Castro analisou que esse movimento de acomodação de preços será observado no comércio mundial como um todo. Como a China está com um crescimento bem menor do que em anos anteriores, a redução do crescimento da China significa redução do crescimento mundial, porque “a China é o grande indutor dessa desaceleração”, apontou o presidente-executivo da AEB.
Exportações
As importações estão concentradas na indústria extrativa e de transformação. Já as exportações são as commodities, que tiveram aumento de preços este ano, excetuando minério de ferro (- 25,4%), carne suína (- 8,2%) e celulose (- 0,6%). Destaque para óleos combustíveis (+ 57,4%), café não torrado (55,5%), petróleo (39,2%), milho (36,1%), soja em grão (29,7%), carne de frango (27,1%), carne bovina (21,6%).

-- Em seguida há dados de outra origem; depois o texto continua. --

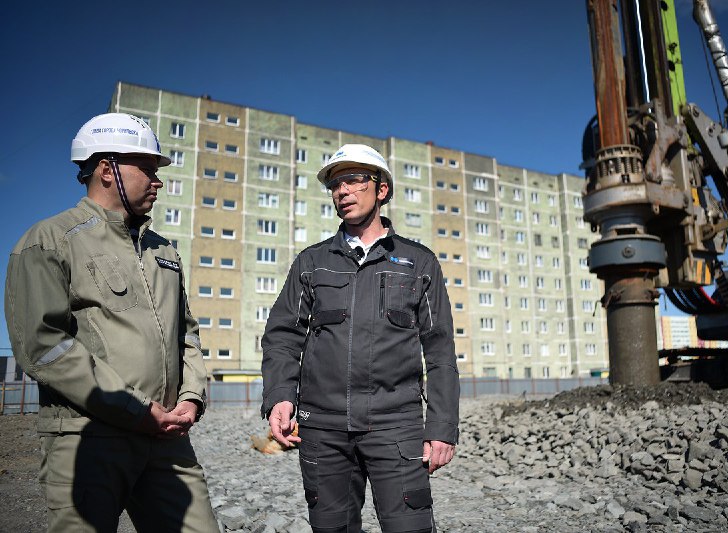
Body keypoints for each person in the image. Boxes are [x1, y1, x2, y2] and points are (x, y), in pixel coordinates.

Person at [4, 113, 217, 532]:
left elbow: (186, 335)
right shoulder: (50, 241)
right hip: (88, 437)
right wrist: (135, 409)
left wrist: (191, 397)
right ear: (106, 169)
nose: (158, 182)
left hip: (167, 439)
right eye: (148, 170)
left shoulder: (164, 252)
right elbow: (43, 345)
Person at [261, 144, 460, 533]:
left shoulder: (419, 263)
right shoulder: (311, 263)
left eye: (353, 180)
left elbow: (439, 351)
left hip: (396, 426)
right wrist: (280, 395)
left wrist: (441, 427)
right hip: (322, 429)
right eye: (336, 184)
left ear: (381, 189)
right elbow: (283, 336)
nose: (343, 191)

De acordo com a análise feita pela AEB, a soja em grão vai retomar a liderança das exportações brasileiras, somando US$ 43,698 bilhões em 2022, graças às quedas de preço e de volume nas exportações de minério de ferro e, também, em função da redução do volume de petróleo.
Os dados projetados pela AEB sinalizam que, graças às elevadas cotações das commodities, o Brasil poderá deixar a atual 26ª posição no ranking mundial de exportação e ganhar até quatro posições. Com relação às importações, as significativas altas de preços observadas em bens da indústria de transformação poderão levar o Brasil a deixar a atual 29ª posição no ranking e ganhar até cinco posições.
A previsão anterior da AEB para o ano de 2022, divulgada em 8 de dezembro de 2021, mostrava os seguintes dados: exportação de US$ 262,379 bilhões, importação de US$ 227,855 bilhões e superávit de US$ 34,524 bilhões.